An “emergency rule” to prevent construction delays
Take the Feb. 13 meeting of the Board of Electric Generation Siting and the Environment, often just called the siting board, where an emergency ruling was made to eliminate additional hearings on projects.
It used to be that wind developers would work with counties and towns individually for their projects, a process that could sometimes get mired in local politics. In 2011, the state came in and created what’s known as Article 10 to streamline the review.
At the February meeting, the board agreed developers will not have to go through any extra review for changes to their already-certified projects as long as the modifications are “environmentally beneficial or benign.”
Bob Rosenthal, counsel to the board, said the edit was necessary for developers to take advantage of soon-to-expire tax credits and construction timelines.
“Any delay could cause a developer to miss this year’s construction season, and worse, the project to be uneconomical and thus abandoned,” he told members.
Public comment is now open on the emergency ruling, which will be voted on one more time by the board before becoming permanent.
Slowgoing for a Lewis County wind project
A wind farm project slated for Lowville and Harrisberg is one of those that’s had its start date pushed back amid its Article 10 review.
“I thought it was a good decision, I really did,” said Lowville town supervisor Randall Schell.
His town has been courting wind and solar projects like this one, called the Number Three Wind project by developer Invenergy. Schell said he’s grateful for Article 10 for helping towns conduct the appropriate, often costly, studies to get these projects off the ground, and thinks the rule change is reasonable.
“The fact that the tower moved 300 or 400 feet, sometimes it was to get further away from a wetland,” he said. “Then to say that that constituted a need for a modified plan didn’t seem fair to the potential developer.”
Marguerite Wells, project manager for Invernergy, agreed. She said the most recent rule change won’t benefit their Lewis County project, but the suite of new proposals by the governor could help get more projects off the ground more quickly.
“Streamlining the process to build renewables is clearly on the radar of the administration and they are working to improve it. And to that end, we are grateful for the attention to this problem,” she said.
Wells said they hope to get the Number Three Wind project up and running by 2022.
Opponents call permitting changes a renewable industry handout
These proposals still rankle some who are wary of larger renewable projects in their communities, such as Save Ontario Shores, a citizens group opposed to planned wind projects in western New York.
Gary Abraham is an attorney representing the group. He said this emergency ruling is yet another giveaway to developers at the expense of local stakeholders.
“Article 10 already gave the energy industry a fast track for approval of their process. This new emergency rulemaking gives them an even faster track,” said Abraham.
He said they are supportive of the state’s climate goals, but don’t believe climate change should be used as a justification for cutting regulations and forcing large industry on small towns.
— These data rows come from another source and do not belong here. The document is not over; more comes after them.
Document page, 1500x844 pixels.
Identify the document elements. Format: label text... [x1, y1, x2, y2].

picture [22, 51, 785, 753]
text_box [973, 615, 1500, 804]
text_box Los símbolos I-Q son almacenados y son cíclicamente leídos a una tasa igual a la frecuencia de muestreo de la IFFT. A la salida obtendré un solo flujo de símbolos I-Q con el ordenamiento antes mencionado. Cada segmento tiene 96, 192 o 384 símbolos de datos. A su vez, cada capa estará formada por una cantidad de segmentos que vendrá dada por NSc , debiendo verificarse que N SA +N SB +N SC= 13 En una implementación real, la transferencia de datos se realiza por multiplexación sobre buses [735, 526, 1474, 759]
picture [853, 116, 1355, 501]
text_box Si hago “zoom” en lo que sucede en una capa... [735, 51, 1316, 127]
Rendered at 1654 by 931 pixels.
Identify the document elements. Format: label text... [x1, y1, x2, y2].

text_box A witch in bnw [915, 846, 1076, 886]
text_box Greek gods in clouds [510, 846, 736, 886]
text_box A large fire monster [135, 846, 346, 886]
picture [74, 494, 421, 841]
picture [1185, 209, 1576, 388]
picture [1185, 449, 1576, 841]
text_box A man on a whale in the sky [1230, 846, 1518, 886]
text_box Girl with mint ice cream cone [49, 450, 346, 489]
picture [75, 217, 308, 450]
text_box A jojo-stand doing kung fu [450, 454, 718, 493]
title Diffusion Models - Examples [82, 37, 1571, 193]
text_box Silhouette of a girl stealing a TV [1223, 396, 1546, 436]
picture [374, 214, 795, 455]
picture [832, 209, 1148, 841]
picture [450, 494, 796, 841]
“There are several municipalities that are being asked to host these projects that are opposed to them,” he said. “They’re typically on the order of 100 square miles, they have substantial noise and visual impacts, and they just turn the character of the community upside down.”
Abraham says it’s fairly obvious the state intends to completely scrap Article 10, a move they may consider litigating over.
Something opponents and proponents of wind farms both agree on is that the state will likely have to do a lot more than regulatory tweaks to be carbon-free in 20 years.